Upset with what it perceives to be a lack of progress toward a long-term solution, the state has given the city of Cumming and a local family 60 days to resolve the Lake Alice Dam breach.

More than three months have passed since the dam collapsed, washing out Sanders Road and clouding a Lake Lanier cove with sediment.

Turbidity curtains, put in place as a temporary fix, have helped some. But the seemingly relentless rain throughout the summer — according to the National Weather Service, there have been at least 60 days of rain since May 19 in Cumming — has aggravated the situation for the some 50 homeowners along the cove.

Mike Leahy, one of those affected, said any time a half inch of rain is collected “the storm water velocity forces the sediment past the curtain and into the cove.”

“When that occurs, the in-flow of sediment is higher because the storm water is picking up additional sediment, which was contained behind the curtain,” he said. “Settling of the sediment is causing the depth of the cove to shrink on an almost daily basis.”

Until this week, the Georgia Department of Natural Resources Environmental Protection Division had only issued a consent order to Cumming, which owns a portion of the lake, and the Mashburn family, which owns the dam.
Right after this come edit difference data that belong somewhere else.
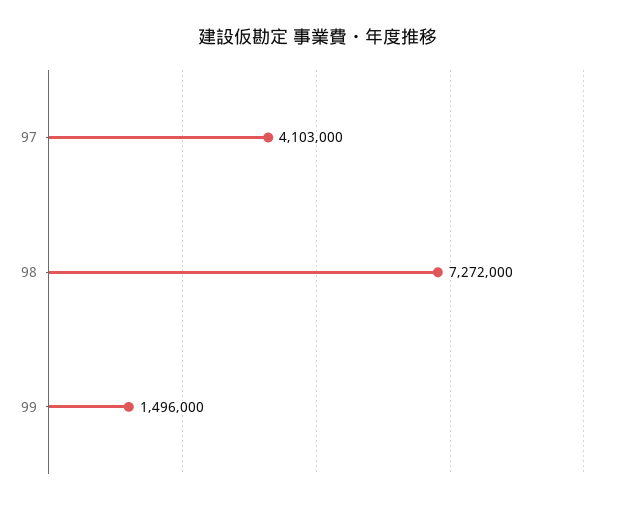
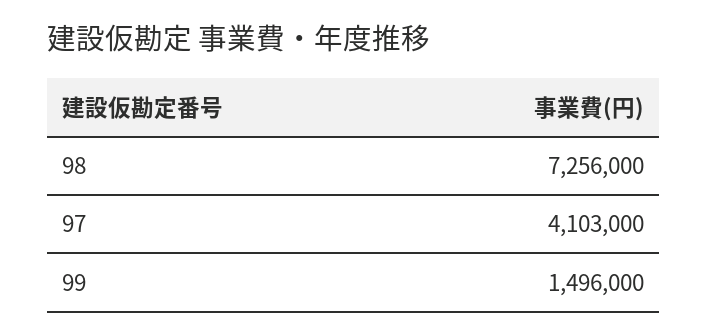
  {
    "97": 4103000,
-   "98": 7272000,
+   "98": 7256000,
    "99": 1496000
  }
The order asked the two parties to work together to fix the problem, but department district coordinator Bert Langley said that hasn’t happened.

As a result, Langley said the state issued an administrative order Tuesday morning. The information is the same as the consent order, except the parties are directed to follow the guidelines within 60 days.

If they fail to do so, the department would ask a Forsyth County judge to order them to comply and, if not, they could be held in contempt.

“It’s a unilateral order. It says ‘do these things.’ It’s not a negotiated settlement, Langley said. “We didn’t want to have to go here.”

Though it’s an authoritative step, he noted the administrative order isn’t the most stable option.

“It’s appealable and we can end up in court for a while,” he said. “But it’s the only process we have to get this thing moving.”

Michael Carvalho, attorney for the Mashburns, said the family also wants a quick resolution and has been “attempting to work with the city and the EPD to come to a resolution on the best approach that will address the impacts from the failure of the dam.”

The attorney said the family is adamant that public input be part of the process to find a permanent solution.

“This can be done without litigation,” he said. “Hopefully, cooperative, reasonable minds can sit down and hopefully work through these issues. We want to make sure that these issues are addressed and that’s the family’s commitment to the community.”

Scott Morgan, Cumming’s planning and zoning director, said the city, much like the Mashburn family, has “our engineer planning a remediation plan.”

“We’re still planning on going ahead, moving forward and fixing the situation,” he said. “The plan should be done in a couple of weeks.

“The city wants to get it resolved as quickly as we can.”

But for Leahy, that can’t occur quickly enough. And despite his property’s proximity to the turbidity curtains, the homeowner said he’s yet to be contacted by either side about why the process has been so slow.

“I continue to hope that someone or some agency will reach out to the homeowners and inform us of some kind of plan to remediate the issue restoring the cove back to where it was before the dam failed,” he said.